I just finished teaching a 6-week poetry workshop at Grandview, a local small high school, under the auspices of Arts @ Large. We wrapped up on Friday with a public performance of student work during Gallery Night. We had six Grandview students perform, another two attend in support, with others represented in absentia by their poetry on the wall. I probably worked with nearly 70 students over the course of the workshop, but the Gallery Night production featured the work of the stalwarts, the most enthusiastic.
Talent and enthusiasm aside, the stalwarts were nervous. Several students who had promised to perform didn’t show and their parts had to be divided among those who did. Unfamiliar lines had to be studied and logical inconsistencies smoothed out. Our rehearsal time was cut short by the needs of the gallery — and then of teen stomachs once Debi, the principal, delivered pizza. The gallery staff brought out a microphone. We hadn’t practiced with a microphone. The students were going to hit the stage raw.
“Love your words,” I told them, condensing all my stagefright-calming advice to three syllables. “If you love your words, the audience will love them too.”
The Grandview students’ work was part of a larger exhibit on bullying and creating safe spaces for youth. My time with them was focused on tying lessons they were already doing on the Holocaust and the U.S. Civil Rights Movement to an exploration of the ways institutional oppression feeds acts of individual injustice, like bullying. Being the activist, I turned each day’s discussion toward the ways that common people pushed back and how poetry has always been part of that fight.
My students had prepared two group poems on such moments of resistance: one on the Warsaw Ghetto Uprising during the Holocaust and one on the 1960 Woolworth’s lunch counter sit-in that launched the broader movement for the integration of restaurants. Two students were going to perform their individual poems, a rap on the legacy of Trayvon Martin and a persona poem from the perspective of a young man who is interned in a concentration camp at the moment American soldiers arrive to liberate it.
We were invited to perform the whole set three times during the evening, since Gallery Night provides a roving and ever-changing audience. The first performance went pretty well. We had a fairly attentive audience of early arrivals — staff and parents from other schools, some elementary school kids who were showing their work, too — and the Grandview students did well, settling into their material in a new space.

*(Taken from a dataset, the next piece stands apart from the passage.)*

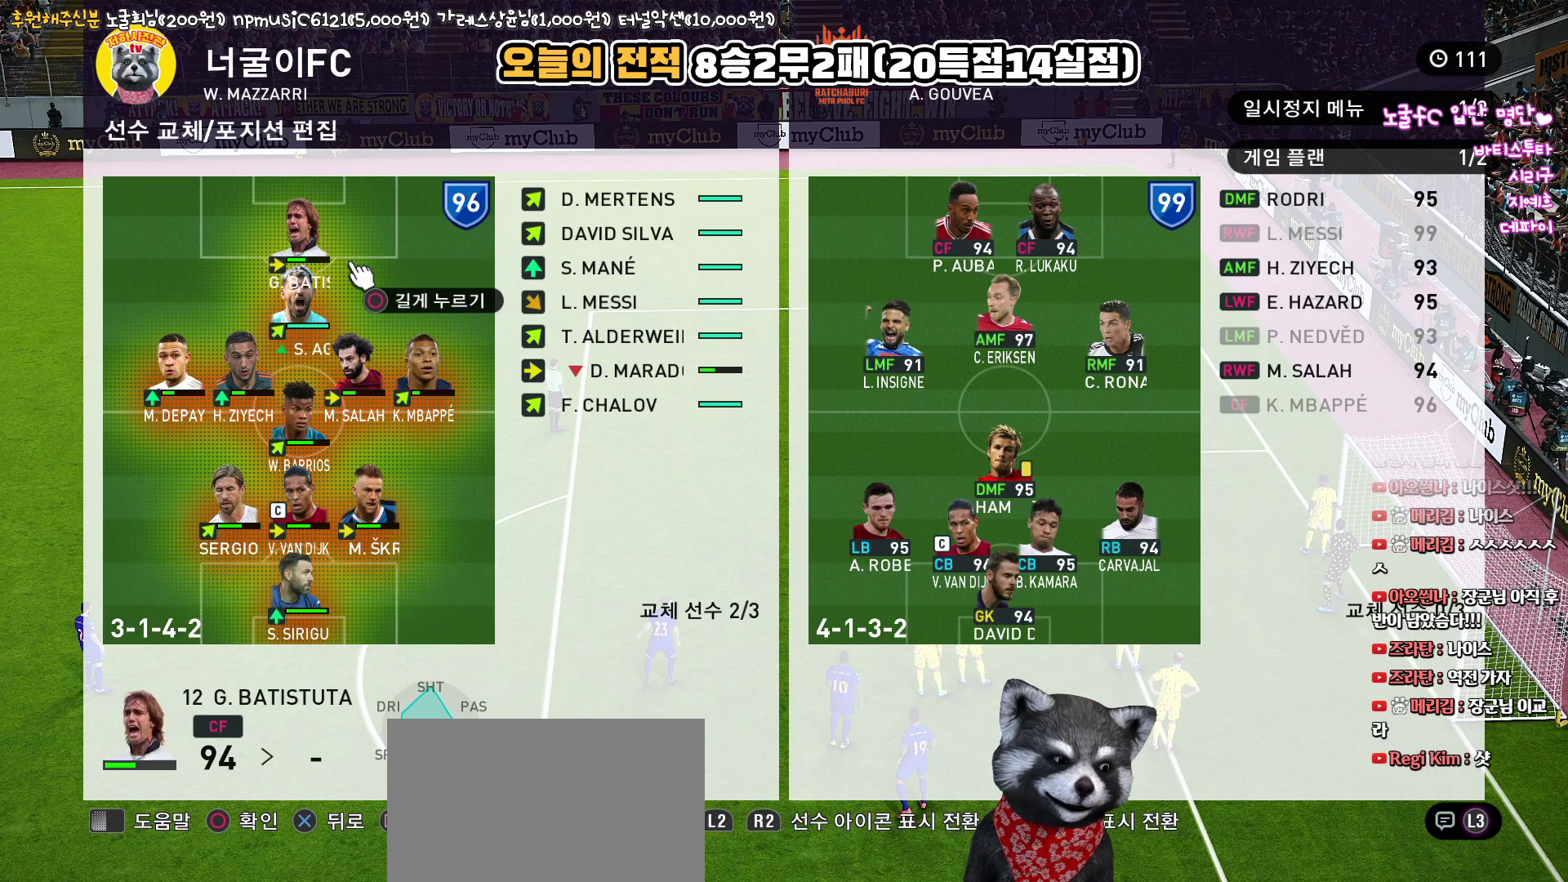
{"buttons": ["DPAD_DOWN"], "left_stick": "center", "right_stick": "center", "events": [[67, "DPAD_DOWN", "down"], [183, "DPAD_DOWN", "up"], [450, "DPAD_DOWN", "down"]]}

For the second performance, the audience had changed. A large group of students from another local high school (let’s call it “Other”) had arrived. They were loud and agitated, excited about the impressive video project they had done. I had a bad feeling as my students stepped up to the mic. The Other students continued to be loud, so the Grandview performers calmly waited for them to settle down before they began. But as they moved through the beginning of the set — the two group poems — the Other students got loud again and began making hostile comments about the writing and the students themselves. I stepped up behind the main group of Other students, hoping to find a responsible adult, but didn’t see one.
When the time came for the individual poems, I made eye contact with the “Trayvon” poet to see if he was still game to go. He shook his head very subtly. I understood. I wouldn’t want to stand alone reading a heartfelt poem in front of this crowd either. I admired his ability to protect himself when, as is often the case with bullying, we adults were falling down on the job.
After a quick consult with Debi, we called off the second individual reader’s performance, too. A student with special needs, he was “already enough of a target,” as she said.
I got a staff member to help me find the teacher in charge of the Other students. I told her what happened. She didn’t want the details but rushed off to talk with her kids. By the time of our third and final performance, the Others had either settled down or cleared out.
The Grandview students took the stage with determination and grace, in spite of their trepidation. They pulled off their best performance yet, emotional and focused. My “Trayvon” poet at first said he didn’t want to read his work in this last set, so I had my “Holocaust” poet go, announcing him as the closer for the evening. In the middle of that poem, the “Trayvon” writer said he would read after all. He had assessed the situation and decided it was safe enough for him to risk performing again. I was really proud of his his skillful self-protection and of his bravery. I learned from him this weekend. The situation reminded me of the two lines I find most moving from his poem, “We Are Trayvon”:
I should be able to express how I feel and be able to dress how I want.
I should be able to go where I please and be able to leave when I’m done.
May we make it so for all young people, and soon.